* Task to carry out:
Look through the material below. Return exactly the lines from the one with "(744, 868) none" through the one with "[249,366,293,379] match. //", both included.

* Data shown:
○ ○ ○ ○
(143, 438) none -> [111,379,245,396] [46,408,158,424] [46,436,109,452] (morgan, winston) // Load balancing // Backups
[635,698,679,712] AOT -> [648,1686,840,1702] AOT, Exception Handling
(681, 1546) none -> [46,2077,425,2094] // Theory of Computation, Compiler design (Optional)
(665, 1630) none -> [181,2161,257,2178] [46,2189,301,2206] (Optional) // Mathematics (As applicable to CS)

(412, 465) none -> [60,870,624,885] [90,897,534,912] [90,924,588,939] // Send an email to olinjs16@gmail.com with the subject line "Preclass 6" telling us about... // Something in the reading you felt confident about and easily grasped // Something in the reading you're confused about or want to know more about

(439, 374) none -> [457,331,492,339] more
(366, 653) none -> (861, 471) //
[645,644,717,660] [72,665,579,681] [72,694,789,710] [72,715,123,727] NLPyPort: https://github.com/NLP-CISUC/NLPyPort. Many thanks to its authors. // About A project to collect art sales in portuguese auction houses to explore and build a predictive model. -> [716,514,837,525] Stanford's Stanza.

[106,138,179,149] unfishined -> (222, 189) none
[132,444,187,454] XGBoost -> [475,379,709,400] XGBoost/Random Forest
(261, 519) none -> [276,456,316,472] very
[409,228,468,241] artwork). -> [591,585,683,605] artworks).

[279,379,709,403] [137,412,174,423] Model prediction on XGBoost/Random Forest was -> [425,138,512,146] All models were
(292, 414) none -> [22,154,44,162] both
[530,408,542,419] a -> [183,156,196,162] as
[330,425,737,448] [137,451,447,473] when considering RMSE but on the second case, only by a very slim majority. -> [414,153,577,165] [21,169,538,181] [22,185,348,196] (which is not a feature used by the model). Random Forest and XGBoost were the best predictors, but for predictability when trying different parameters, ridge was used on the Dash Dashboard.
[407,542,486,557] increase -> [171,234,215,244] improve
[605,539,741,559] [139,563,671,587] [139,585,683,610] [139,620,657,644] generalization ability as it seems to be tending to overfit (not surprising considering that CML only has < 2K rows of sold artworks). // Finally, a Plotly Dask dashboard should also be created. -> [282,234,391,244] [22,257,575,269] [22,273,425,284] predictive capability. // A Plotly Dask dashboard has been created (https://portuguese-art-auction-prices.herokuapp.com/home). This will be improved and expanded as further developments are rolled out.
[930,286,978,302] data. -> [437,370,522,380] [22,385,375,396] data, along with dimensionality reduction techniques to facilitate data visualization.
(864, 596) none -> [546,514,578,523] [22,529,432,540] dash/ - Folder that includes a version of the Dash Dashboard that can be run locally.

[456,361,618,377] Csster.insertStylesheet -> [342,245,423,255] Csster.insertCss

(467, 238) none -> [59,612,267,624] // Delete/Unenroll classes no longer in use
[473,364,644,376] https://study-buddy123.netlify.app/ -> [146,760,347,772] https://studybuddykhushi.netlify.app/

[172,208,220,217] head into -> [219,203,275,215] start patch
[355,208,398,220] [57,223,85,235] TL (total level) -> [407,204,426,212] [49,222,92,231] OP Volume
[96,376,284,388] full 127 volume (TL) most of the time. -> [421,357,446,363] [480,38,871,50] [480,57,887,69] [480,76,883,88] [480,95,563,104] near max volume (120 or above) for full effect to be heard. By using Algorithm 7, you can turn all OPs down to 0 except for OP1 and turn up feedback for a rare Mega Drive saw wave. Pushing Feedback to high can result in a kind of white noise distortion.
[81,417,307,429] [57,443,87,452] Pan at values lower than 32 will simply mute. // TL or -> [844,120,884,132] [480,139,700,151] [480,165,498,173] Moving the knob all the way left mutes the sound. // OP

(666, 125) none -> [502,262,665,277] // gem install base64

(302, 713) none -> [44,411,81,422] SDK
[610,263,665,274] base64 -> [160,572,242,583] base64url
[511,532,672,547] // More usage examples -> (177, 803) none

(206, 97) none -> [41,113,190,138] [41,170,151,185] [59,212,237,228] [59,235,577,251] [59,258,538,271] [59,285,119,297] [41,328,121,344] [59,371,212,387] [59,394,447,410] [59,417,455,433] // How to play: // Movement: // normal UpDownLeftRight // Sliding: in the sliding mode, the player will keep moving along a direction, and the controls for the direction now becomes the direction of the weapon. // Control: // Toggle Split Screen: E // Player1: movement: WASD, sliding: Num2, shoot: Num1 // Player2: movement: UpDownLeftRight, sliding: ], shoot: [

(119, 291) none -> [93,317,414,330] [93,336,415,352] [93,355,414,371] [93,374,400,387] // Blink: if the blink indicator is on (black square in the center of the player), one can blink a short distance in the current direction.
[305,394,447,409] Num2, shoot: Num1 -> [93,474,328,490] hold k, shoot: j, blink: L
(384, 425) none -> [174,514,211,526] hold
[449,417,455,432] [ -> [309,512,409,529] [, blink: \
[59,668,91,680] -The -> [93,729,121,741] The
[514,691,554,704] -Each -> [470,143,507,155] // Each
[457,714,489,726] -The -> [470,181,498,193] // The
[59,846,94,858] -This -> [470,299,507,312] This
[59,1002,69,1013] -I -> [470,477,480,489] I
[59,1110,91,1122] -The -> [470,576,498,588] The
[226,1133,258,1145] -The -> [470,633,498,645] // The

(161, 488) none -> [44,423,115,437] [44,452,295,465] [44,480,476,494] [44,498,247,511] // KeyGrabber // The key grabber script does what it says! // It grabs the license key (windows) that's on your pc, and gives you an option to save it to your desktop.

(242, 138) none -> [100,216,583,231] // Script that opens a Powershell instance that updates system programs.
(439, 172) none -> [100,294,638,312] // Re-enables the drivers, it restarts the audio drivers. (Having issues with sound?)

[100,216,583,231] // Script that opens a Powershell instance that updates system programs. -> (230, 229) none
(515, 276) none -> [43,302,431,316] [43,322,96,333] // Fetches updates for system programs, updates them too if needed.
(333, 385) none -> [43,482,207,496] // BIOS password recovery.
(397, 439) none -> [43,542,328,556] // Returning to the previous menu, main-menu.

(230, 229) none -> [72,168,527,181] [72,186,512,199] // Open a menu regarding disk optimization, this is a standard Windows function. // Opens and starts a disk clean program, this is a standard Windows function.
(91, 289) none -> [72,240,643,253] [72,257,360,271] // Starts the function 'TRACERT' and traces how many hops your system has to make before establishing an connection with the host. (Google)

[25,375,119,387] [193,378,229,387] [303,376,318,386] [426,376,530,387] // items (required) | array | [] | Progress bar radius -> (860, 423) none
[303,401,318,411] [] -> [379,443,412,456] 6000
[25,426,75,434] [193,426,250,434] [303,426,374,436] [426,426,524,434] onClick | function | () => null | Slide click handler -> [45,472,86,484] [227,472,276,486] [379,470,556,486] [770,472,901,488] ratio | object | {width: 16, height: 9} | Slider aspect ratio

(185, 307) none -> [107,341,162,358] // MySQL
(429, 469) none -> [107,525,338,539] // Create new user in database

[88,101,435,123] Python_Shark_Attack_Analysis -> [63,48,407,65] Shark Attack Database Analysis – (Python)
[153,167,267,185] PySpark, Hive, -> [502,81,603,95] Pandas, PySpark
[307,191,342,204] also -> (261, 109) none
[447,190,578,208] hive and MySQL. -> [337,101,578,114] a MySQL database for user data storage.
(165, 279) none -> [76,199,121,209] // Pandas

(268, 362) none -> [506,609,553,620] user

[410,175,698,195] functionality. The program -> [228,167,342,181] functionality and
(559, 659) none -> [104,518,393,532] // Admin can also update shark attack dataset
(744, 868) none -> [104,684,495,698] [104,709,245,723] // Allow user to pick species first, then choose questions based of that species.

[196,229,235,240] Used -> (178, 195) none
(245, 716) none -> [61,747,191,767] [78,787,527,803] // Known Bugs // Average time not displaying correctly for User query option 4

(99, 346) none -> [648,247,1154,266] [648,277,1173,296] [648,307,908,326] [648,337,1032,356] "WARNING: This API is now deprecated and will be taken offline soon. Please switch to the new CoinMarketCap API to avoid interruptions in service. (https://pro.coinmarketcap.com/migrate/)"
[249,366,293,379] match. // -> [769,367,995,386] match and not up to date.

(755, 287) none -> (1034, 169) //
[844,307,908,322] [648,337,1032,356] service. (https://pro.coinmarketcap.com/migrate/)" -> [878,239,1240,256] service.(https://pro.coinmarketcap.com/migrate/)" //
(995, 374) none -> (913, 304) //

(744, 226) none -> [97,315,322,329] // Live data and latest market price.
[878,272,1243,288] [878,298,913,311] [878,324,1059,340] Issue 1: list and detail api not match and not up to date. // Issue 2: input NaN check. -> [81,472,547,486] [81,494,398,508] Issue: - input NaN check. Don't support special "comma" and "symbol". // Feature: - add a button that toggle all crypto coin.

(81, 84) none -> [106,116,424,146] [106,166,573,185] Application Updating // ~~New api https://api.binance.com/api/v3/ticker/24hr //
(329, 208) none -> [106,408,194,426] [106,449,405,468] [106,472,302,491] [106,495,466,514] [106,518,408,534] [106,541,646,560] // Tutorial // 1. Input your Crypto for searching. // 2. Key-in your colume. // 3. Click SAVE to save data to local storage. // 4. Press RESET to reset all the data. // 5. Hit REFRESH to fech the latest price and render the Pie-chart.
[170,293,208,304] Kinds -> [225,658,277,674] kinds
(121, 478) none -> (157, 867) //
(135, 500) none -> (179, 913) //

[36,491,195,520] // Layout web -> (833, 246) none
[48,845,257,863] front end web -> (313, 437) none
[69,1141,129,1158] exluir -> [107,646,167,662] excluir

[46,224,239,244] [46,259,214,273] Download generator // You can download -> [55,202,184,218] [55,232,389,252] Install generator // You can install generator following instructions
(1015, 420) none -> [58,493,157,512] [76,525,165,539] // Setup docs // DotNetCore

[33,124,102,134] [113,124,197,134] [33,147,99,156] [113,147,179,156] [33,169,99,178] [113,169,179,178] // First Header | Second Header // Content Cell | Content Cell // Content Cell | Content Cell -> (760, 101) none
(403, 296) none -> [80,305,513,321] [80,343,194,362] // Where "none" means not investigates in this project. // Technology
○ ○ ○ ○
* Completed task:
(744, 868) none -> [104,684,495,698] [104,709,245,723] // Allow user to pick species first, then choose questions based of that species.

[196,229,235,240] Used -> (178, 195) none
(245, 716) none -> [61,747,191,767] [78,787,527,803] // Known Bugs // Average time not displaying correctly for User query option 4

(99, 346) none -> [648,247,1154,266] [648,277,1173,296] [648,307,908,326] [648,337,1032,356] "WARNING: This API is now deprecated and will be taken offline soon. Please switch to the new CoinMarketCap API to avoid interruptions in service. (https://pro.coinmarketcap.com/migrate/)"
[249,366,293,379] match. // -> [769,367,995,386] match and not up to date.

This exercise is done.